Jul 25 2013
Louisiana Tech University will receive over $1.4 million in grant funding from NASA’s Experimental Program to Stimulate Competitive Research (EPSCoR), through an award to the Louisiana Board of Regents, to serve as the lead institution for research that investigates how high doses of space radiation during extended duration space missions will affect astronauts.
Dr. Niel Crews, an assistant professor of mechanical engineering in Louisiana Tech’s College of Engineering and Science, will lead the research for Louisiana Tech with assistance from teams at the University of Louisiana at Lafayette and Grambling State University. The project titled, “Genetic Assessment of the Space Environment using MEMS Technologies,” is funded at $750,000 by NASA’s EPSCoR with a match from the Louisiana Board of Regents.
“I see this award as a powerful recognition of the research caliber of Louisiana Tech University,” said Crews. “We were selected for funding, not because of our lofty words, but because of our extensive track record of quality research and high-impact technology development.
“This acclaim extends beyond the project investigators, but to the name of the university, and all the researchers and administrators who have sown the seeds of vision that have borne this recent fruit.”
According to the project proposal, the world is pressing toward an extended human presence in space, but the high uncertainty associated with radiation risk to humans is currently prohibitive. Crews and his team will work to develop and test an instrument that automates the extraction and quantification of RNA from living cells in order to focus on the gene expression changes that cascade from irradiated cells in the human body, through the surrounding tissue.

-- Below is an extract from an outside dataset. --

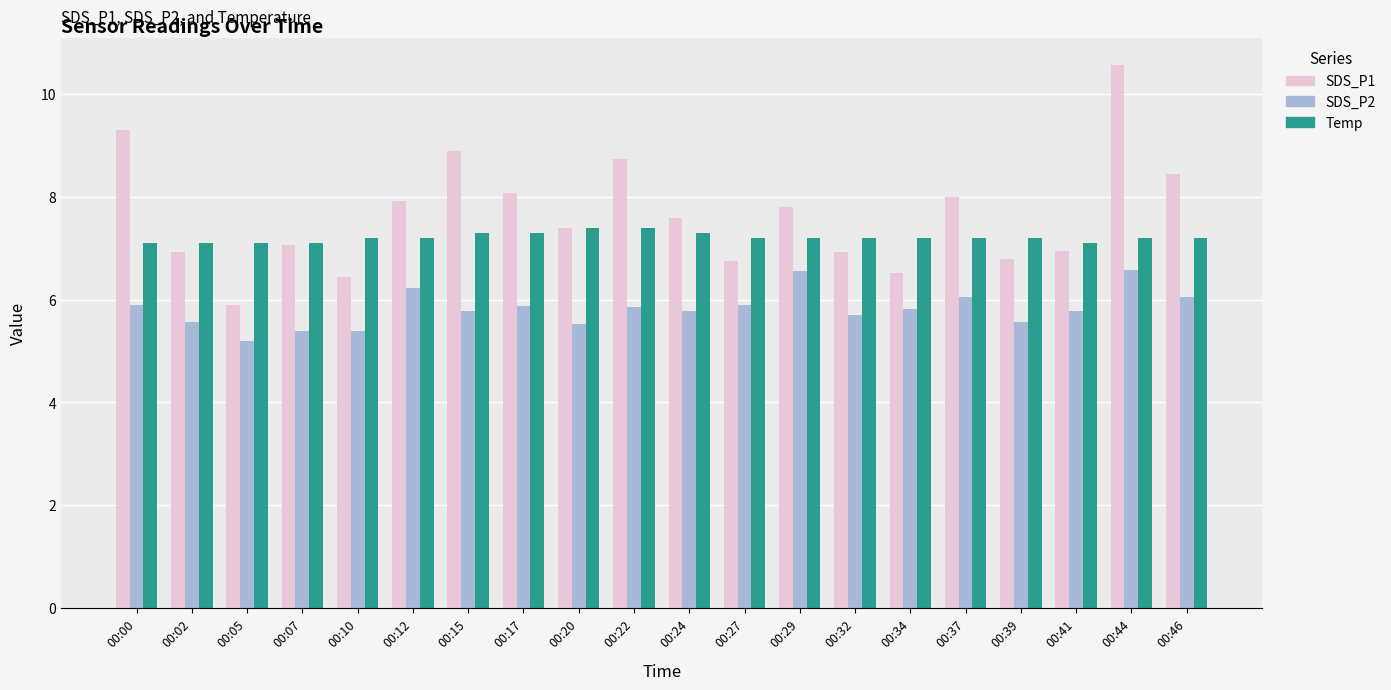

What is the minimum value for SDS_P1?

5.9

Furthermore, the proposed device will implement a non-destructive extraction technique to preserve culture viability, and will yield a spatial resolution of the gene expression map that does not now exist.

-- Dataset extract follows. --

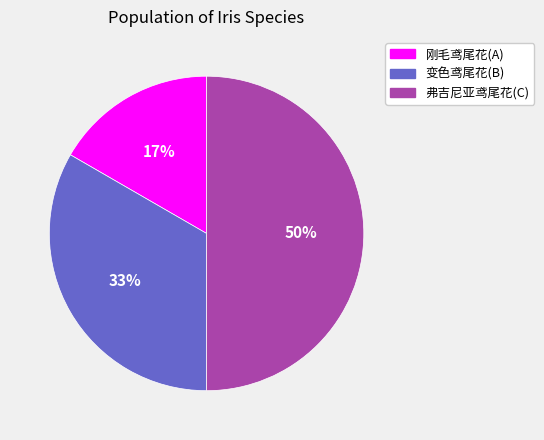

How many segments does this pie chart have?

3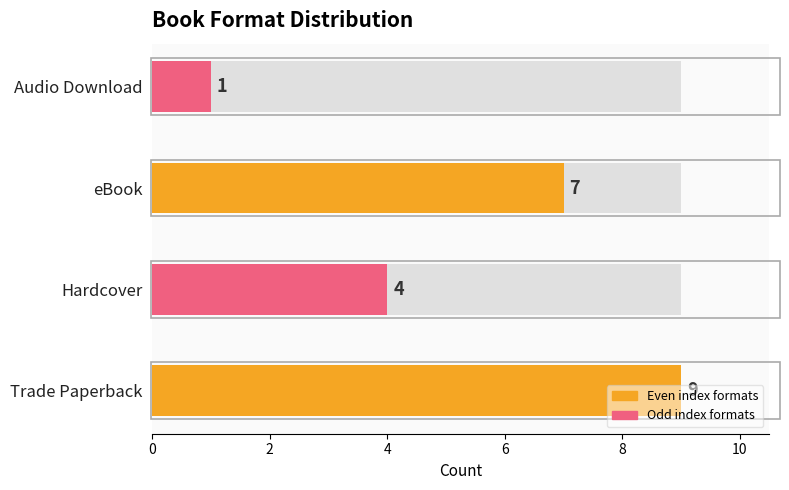

What is the label of the 3rd bar from the left?

eBook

“Dr. Crews is one of our outstanding young faculty, He, along with Drs. (Pedro) Derosa and (Lee) Sawyer will be working on together and are an excellent example of how our college integrates engineering and science to produce outstanding research,” said Dr. Hisham Hegab, interim dean for Louisiana Tech’s College of Engineering and Science.

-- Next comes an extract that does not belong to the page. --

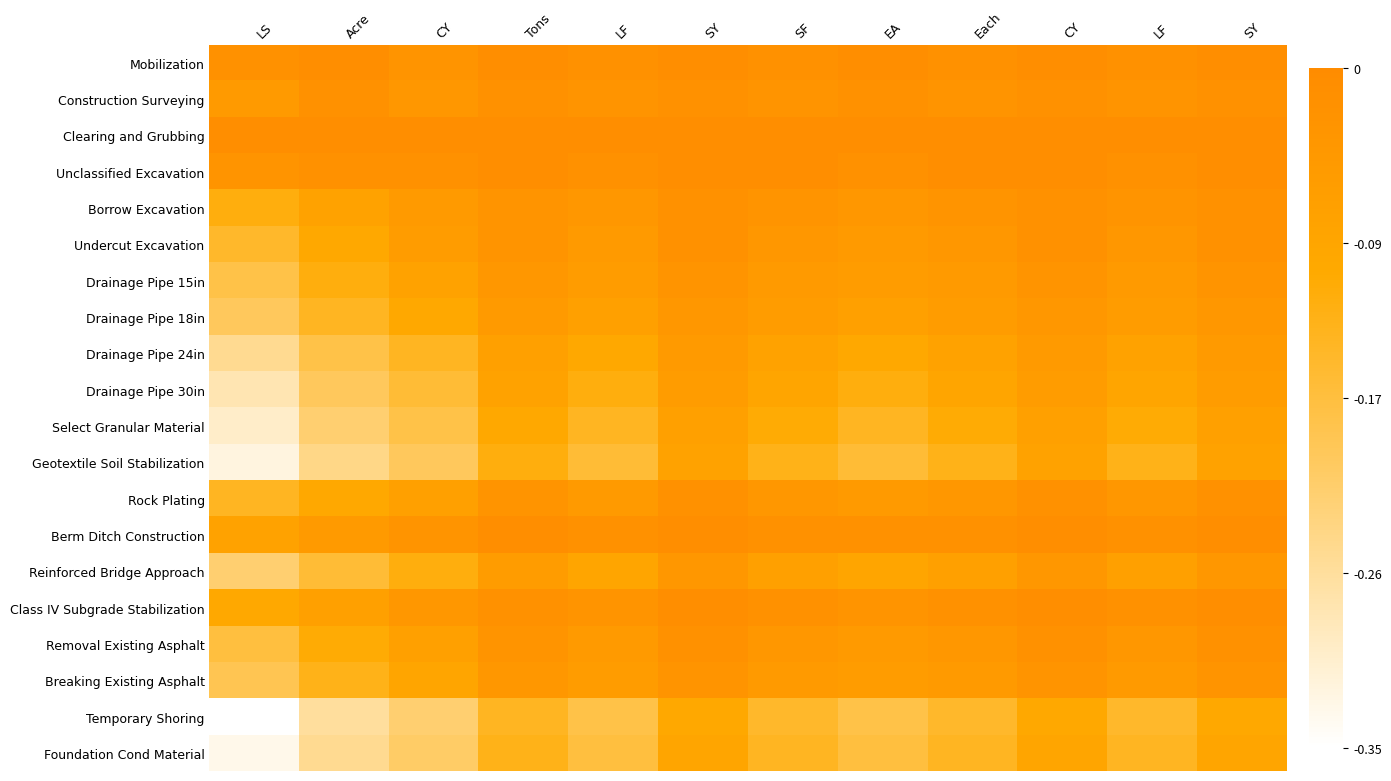

Which has a higher value, Tons or SY?

Tons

This is the first NASA EPSCoR grant that Louisiana Tech has received as a lead institution.
“We are excited about this new NASA EPSCoR grant, which will support innovative research at three Louisiana universities and provide opportunities for graduate student engagement in aerospace research,” said Jim Gershey, executive director of special programs with Louisiana Board of Regents.
NASA awarded a total of $10.5 million to colleges and universities around the nation to conduct research and technology development in areas important to the agency’s mission and to develop faculty and support higher education students. Awarded proposals, selected through a merit-based, peer-reviewed competition, came from fourteen states including Alaska, Alabama, Hawaii, Kentucky, Louisiana, Missouri, Montana, Nebraska, Nevada, Oklahoma, Rhode Island, Utah, West Virginia, and Wyoming.